Denver may be notorious as the binge-drinking capital of the United States, but many bars in the mile-high city are now serving specialty mixed drinks that are alcohol-free, catering to a growing clientele that is turning its back on America’s drinking culture.
“For these New Abstainers, sobriety is a thing to be, yes, toasted over $15 artisanal mocktails at alcohol-free nights at chic bars around the country, or at ‘sober-curious’ yoga retreats, or early-morning dance parties for those with no need to sleep off the previous night’s bender,” wrote Williams.
On top of that general trend, many people are currently observing “Dry January.” As the phrase implies, the objective is to remain sober throughout the month of January. The campaign originated a few years ago in the UK and is now catching on in the United States as well.
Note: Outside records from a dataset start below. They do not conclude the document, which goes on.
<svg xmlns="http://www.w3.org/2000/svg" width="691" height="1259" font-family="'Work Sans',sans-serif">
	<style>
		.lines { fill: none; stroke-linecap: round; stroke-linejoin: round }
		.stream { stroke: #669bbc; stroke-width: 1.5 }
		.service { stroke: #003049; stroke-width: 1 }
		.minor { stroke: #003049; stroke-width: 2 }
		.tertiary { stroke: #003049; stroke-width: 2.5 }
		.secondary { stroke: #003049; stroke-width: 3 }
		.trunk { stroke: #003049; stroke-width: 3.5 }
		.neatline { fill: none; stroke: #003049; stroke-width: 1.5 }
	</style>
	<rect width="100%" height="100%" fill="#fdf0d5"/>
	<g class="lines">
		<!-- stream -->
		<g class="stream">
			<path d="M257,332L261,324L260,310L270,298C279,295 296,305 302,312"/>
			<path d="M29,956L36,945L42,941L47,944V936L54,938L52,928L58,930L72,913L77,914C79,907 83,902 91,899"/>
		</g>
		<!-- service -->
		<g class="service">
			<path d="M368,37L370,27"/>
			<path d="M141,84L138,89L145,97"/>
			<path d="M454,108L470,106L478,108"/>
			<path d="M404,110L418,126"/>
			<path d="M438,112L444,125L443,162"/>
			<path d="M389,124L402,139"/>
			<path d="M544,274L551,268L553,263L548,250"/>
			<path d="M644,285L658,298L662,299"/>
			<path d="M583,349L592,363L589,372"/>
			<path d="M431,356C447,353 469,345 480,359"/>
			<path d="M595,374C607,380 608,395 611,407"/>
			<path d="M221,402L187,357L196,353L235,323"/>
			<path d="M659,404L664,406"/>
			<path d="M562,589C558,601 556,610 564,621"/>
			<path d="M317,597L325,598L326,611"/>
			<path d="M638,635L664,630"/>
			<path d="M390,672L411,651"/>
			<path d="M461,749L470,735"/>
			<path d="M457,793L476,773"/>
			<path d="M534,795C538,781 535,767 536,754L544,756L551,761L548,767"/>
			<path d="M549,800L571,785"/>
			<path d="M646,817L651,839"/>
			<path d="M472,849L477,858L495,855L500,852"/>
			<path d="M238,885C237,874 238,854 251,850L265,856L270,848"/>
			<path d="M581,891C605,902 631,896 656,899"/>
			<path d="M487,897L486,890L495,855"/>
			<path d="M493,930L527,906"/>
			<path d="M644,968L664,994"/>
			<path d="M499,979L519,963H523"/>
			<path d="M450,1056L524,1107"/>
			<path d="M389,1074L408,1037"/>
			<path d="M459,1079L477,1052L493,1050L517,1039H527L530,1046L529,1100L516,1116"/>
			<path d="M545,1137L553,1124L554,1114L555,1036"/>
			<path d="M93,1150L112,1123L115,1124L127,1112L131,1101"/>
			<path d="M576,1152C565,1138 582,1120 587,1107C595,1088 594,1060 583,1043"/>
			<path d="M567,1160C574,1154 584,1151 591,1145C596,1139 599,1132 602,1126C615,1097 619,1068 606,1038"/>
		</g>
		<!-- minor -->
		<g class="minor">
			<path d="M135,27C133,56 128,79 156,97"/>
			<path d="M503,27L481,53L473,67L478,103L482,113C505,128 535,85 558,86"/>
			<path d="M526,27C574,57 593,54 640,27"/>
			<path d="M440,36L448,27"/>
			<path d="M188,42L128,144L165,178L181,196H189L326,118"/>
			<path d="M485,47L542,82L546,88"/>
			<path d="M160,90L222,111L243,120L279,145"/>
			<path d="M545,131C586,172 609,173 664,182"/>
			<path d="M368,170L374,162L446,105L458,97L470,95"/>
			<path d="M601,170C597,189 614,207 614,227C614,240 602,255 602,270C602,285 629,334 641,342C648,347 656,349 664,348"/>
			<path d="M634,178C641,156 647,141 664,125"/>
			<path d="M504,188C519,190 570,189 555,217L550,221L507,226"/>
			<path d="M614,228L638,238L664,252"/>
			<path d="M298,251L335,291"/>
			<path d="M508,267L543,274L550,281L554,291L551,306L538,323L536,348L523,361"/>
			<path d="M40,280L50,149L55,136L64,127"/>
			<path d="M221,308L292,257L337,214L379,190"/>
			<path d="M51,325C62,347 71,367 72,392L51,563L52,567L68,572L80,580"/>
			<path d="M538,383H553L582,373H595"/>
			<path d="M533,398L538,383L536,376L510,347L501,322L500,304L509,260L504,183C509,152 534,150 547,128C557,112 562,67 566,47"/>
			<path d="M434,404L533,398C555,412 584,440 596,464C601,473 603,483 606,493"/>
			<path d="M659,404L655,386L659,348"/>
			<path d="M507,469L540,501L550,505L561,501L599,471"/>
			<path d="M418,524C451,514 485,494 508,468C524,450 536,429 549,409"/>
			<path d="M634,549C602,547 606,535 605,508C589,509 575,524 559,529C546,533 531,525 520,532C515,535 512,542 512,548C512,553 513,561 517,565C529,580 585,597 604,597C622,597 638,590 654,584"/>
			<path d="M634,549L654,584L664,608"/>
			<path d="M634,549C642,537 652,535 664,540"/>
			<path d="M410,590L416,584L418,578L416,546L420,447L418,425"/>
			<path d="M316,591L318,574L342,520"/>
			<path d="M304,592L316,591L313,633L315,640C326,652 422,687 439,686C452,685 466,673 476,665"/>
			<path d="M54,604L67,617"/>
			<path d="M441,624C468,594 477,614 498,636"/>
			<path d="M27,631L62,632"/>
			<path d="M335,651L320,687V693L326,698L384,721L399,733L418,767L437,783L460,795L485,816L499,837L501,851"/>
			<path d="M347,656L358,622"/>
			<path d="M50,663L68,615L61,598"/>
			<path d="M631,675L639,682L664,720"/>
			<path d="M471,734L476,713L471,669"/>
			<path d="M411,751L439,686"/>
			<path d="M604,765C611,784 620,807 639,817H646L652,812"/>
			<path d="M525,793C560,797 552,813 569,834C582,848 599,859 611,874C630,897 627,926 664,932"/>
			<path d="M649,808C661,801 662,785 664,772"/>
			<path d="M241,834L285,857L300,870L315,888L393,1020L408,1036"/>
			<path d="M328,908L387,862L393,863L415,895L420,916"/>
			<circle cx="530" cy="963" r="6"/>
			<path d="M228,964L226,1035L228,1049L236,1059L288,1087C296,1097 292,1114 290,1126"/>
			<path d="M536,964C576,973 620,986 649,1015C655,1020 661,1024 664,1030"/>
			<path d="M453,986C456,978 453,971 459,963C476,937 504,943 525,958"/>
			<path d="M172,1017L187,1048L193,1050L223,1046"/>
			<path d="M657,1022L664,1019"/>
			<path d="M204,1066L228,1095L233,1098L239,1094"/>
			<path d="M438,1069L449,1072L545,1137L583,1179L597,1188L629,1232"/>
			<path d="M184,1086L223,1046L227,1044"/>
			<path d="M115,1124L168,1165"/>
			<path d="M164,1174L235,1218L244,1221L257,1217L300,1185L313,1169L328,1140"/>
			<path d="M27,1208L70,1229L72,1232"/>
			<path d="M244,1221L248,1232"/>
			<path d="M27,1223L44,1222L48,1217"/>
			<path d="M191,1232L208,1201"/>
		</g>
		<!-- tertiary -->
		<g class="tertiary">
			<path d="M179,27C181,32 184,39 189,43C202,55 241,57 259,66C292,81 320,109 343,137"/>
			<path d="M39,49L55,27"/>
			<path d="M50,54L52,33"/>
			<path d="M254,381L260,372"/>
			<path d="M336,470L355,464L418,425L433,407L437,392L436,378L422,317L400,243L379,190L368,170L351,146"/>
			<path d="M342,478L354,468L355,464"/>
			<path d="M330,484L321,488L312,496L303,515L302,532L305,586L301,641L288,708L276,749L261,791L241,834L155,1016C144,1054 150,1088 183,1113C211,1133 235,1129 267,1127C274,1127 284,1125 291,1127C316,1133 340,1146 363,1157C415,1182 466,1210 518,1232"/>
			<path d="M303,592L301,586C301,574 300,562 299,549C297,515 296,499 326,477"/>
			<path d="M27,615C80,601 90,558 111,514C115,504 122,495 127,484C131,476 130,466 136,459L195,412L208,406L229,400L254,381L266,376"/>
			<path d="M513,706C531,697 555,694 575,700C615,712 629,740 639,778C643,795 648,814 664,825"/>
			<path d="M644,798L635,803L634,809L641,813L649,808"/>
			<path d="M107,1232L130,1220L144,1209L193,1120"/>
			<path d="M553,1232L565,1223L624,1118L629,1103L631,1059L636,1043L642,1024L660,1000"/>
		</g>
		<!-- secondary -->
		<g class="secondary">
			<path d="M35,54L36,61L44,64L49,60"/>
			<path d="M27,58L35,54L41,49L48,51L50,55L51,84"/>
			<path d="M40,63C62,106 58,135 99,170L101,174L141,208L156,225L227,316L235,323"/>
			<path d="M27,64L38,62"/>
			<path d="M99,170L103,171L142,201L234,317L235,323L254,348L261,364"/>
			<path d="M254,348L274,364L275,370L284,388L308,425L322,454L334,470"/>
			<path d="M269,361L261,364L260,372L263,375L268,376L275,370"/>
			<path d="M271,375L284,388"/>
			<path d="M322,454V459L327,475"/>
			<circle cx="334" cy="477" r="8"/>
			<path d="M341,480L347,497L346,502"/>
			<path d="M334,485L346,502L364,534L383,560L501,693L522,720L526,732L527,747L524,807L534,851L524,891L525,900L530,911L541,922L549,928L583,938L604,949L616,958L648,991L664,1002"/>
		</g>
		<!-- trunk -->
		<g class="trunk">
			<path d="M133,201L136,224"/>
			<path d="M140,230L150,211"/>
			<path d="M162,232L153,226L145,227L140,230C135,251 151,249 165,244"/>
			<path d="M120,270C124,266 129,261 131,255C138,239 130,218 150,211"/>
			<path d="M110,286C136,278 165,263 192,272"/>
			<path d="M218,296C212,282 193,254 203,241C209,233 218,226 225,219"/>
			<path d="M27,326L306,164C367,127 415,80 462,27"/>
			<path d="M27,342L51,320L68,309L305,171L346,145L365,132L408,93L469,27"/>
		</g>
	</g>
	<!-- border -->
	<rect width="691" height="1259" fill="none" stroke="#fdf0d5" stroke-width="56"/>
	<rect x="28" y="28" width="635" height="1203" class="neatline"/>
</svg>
“Dry January” and the new sobriety are certainly healthy trends considering America’s traditional infatuation with intoxicating liquors. “America had been awash in drink almost from the start—wading hip-deep in it, swimming in it, at various times in its history nearly drowning in it,” noted Daniel Okrent in “Last Call: The Rise and Fall of Prohibition.”
Millennials and Gen Zers, however, are drinking less than older generations, in part because they are more health-conscious but also because of fears that their inebriated behavior may end up in social media posts. Big brewing companies have taken notice of this generational change and reacted accordingly.
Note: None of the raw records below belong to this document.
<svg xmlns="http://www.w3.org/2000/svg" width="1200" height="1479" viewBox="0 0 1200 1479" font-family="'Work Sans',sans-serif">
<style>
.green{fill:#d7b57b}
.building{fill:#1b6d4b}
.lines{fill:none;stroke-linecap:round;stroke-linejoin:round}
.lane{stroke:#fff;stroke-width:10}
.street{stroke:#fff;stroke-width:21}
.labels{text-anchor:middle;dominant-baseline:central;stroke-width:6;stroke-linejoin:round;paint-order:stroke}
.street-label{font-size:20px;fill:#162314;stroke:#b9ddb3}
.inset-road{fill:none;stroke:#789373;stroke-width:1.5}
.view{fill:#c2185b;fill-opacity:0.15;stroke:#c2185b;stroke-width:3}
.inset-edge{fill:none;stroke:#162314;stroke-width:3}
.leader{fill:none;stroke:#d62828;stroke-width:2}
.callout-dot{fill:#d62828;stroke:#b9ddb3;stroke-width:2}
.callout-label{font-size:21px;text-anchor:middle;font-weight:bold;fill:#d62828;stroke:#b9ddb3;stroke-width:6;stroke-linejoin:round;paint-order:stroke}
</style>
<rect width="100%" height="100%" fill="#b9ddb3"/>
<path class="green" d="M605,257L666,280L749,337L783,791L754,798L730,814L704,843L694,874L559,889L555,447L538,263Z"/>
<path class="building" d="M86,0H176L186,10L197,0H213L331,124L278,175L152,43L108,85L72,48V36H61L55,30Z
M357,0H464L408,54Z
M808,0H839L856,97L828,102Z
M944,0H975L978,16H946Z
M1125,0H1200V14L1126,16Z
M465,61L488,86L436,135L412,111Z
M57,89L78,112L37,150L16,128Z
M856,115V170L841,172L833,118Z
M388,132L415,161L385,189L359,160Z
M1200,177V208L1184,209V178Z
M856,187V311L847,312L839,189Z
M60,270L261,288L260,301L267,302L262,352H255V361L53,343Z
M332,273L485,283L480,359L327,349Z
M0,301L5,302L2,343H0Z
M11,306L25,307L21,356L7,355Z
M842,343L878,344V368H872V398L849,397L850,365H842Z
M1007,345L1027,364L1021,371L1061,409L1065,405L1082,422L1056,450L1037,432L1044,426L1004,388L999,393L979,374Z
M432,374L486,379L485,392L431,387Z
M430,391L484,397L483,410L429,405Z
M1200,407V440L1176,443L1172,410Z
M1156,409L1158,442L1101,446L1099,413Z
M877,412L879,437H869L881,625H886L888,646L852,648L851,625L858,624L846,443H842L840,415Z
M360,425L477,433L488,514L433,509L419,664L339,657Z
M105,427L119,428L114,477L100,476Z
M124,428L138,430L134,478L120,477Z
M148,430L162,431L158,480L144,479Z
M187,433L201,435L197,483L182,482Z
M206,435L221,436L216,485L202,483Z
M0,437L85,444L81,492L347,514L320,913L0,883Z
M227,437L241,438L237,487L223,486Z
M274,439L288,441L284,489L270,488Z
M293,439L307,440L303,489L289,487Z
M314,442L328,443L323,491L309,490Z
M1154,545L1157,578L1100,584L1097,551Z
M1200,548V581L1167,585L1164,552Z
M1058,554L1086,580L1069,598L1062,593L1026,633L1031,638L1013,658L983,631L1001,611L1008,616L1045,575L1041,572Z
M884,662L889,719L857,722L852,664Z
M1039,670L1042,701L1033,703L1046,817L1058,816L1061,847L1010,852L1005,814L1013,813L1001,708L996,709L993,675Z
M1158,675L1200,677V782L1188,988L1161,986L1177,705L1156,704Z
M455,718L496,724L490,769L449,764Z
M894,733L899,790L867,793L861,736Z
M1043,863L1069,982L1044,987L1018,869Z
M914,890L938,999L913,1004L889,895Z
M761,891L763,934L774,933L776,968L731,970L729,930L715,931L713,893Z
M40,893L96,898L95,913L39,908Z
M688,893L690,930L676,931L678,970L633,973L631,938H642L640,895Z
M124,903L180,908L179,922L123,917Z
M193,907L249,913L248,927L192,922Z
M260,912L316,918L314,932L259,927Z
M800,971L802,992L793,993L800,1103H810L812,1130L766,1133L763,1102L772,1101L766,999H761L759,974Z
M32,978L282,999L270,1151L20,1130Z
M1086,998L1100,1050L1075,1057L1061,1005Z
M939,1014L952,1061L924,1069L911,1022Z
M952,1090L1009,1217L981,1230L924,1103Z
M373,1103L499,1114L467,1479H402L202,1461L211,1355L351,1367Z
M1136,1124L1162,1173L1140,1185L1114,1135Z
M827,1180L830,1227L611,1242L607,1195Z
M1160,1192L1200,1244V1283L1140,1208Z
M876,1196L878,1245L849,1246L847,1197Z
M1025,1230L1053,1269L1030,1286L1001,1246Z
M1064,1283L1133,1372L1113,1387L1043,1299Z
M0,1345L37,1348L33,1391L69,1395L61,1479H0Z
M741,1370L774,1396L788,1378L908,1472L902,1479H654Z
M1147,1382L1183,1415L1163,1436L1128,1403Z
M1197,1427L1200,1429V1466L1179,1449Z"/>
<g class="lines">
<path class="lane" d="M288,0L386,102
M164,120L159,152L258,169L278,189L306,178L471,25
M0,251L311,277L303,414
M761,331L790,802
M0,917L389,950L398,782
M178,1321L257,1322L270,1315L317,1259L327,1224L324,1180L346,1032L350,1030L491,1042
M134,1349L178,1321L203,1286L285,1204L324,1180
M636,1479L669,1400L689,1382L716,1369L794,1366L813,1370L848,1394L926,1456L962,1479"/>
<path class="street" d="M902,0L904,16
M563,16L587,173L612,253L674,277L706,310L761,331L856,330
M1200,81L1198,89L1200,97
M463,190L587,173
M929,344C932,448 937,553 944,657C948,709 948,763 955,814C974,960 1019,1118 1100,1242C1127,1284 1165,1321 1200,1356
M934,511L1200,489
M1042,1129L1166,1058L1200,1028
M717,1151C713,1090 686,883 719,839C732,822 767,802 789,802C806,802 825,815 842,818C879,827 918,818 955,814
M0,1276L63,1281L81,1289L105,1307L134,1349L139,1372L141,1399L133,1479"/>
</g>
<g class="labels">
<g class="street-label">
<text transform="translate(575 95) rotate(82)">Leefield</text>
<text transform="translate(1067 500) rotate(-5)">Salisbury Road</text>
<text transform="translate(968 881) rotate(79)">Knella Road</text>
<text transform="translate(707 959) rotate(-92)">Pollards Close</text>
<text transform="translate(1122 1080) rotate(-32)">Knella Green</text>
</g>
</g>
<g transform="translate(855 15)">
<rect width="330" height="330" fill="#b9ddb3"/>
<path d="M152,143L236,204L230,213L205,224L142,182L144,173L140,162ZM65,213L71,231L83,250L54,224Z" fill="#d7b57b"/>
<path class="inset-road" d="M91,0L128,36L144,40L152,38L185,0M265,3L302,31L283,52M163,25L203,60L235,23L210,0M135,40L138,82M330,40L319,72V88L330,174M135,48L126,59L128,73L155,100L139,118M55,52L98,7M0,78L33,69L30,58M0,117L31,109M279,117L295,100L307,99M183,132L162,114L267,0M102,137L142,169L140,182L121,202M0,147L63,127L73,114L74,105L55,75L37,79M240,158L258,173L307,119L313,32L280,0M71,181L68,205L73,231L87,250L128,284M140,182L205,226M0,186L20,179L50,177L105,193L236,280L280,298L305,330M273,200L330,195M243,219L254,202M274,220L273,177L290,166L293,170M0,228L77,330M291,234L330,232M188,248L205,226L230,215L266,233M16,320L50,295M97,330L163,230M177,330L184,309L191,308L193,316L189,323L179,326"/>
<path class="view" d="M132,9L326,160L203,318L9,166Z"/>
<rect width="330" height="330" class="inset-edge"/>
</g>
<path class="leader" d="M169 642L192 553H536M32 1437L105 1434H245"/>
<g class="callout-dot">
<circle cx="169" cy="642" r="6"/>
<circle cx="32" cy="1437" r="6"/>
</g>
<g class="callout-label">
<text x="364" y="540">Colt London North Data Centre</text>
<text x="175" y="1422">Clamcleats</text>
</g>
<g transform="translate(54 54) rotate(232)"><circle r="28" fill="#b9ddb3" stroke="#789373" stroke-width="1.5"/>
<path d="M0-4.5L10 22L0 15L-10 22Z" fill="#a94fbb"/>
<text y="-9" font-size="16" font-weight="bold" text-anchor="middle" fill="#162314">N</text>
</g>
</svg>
Anheuser-Busch InBev launched twelve new alcohol-free or low-alcohol beers in 2018. Budweiser's parent company plans to increase the volume of global beer sales from brews with lower or no alcohol to 20 percent by 2025.
2018 was also the best in a decade for Heineken, the world’s second-largest beer maker. “One of the big drivers was its alcohol-free Heineken 0.0, which was launched in the summer of 2017, and is now seeing sales grow at a double-digit clip, reported Axios last year. “The popularity is apparently the result of a confluence of increased health consciousness among younger consumers and FOMO (fear of missing out).”
Alcohol is an addictive substance and excessive alcohol consumption may cause an alcohol use disorder. “Any potential benefits of alcohol are relatively small and may not apply to all individuals,” is the cautious advice of the Mayo Clinic experts. “While moderate alcohol use may offer some health benefits, heavy drinking — including binge drinking — has no health benefits.”
If you don't drink alcohol, don't start because of potential health benefits or to fit in. If you want to be cool in 2020, have a mocktail or an alcohol-free brew instead of that unhealthy double martini.